Development of sustainable porous adsorbent for cationic dye adsorption: A fresh start for waste valorization

Abstract

Industrial wastewater treatment has been a serious global issue in recent decades, and waste management necessitates the invention of new, cost-effective, sustainable technologies. There is a massive demand for potential wastewater purification methods using eco-friendly, low-cost material. Adsorption is the most affordable, reliable, and operationally quick wastewater treatment method. In the 21st century, there is a rising demand for environmentally friendly porous geopolymer adsorbents that may be produced from industrial waste via the circular economy concept. In this work, a cost effective, porous, shaped, fly-ash-based adsorbent is prepared to efficiently remove cationic dyes from wastewater. Various percentages of GGBS and clay are combined with fly ash to improve the removal efficiency of the synthesized adsorbent. Parent batches are activated using an activator solution of sodium silicate and sodium hydroxide to prepare the geopolymer slurry. To create a foamed slurry with surface tension, sodium dodecyl sulfate was added at 0.5%, 1%, and 1.5% as a foaming agent. Using the injection solidification process, the slurry was injected drop by drop into the PEG-6000 medium using a syringe. The bead-shaped adsorbents are then cleaned and dried at 60°C for 48 hours. Standard techniques (FTIR, XRF, XRD, and SEM-EDX) were used to characterize the adsorbents. Methylene blue (MB), a hazardous dye, was removed from water using batch mode to assess the adsorbents' adsorption capabilities.
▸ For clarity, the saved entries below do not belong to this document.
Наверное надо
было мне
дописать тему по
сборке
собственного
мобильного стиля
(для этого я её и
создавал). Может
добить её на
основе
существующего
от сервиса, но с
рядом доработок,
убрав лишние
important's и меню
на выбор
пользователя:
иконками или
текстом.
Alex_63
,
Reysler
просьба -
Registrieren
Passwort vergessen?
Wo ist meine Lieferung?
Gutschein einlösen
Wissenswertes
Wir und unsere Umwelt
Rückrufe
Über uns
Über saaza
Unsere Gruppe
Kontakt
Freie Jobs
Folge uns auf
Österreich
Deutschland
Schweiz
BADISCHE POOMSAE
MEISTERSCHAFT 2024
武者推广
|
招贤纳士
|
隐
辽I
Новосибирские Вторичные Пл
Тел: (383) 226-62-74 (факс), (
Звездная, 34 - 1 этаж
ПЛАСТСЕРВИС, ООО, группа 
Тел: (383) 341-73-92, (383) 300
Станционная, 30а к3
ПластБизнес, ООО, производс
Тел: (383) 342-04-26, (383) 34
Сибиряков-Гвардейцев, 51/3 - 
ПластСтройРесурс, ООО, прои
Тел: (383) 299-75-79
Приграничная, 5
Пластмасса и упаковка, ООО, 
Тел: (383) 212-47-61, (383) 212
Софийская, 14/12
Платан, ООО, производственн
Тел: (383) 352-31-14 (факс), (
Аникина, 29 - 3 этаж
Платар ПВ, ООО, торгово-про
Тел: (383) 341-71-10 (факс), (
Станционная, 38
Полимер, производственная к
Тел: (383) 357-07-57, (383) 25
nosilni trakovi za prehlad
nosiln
With a maximum adsorption capacity of 37 mg/g and a removal efficiency of 90%, the ideal geopolymer-shaped adsorbent demonstrated a high adsorption efficiency for 10 mg/L of MB dye solution (pH = 9) at room temperature. The porous beads recycle up to 8 times for multiple cycle uses. The adsorption kinetics, which follow a pseudo second-order model, emphasize how the geopolymer's unique ion exchange capabilities generally enabled it to absorb MB by chemisorption. The study examines the adsorbent's features in detail, including the regeneration and desorption processes.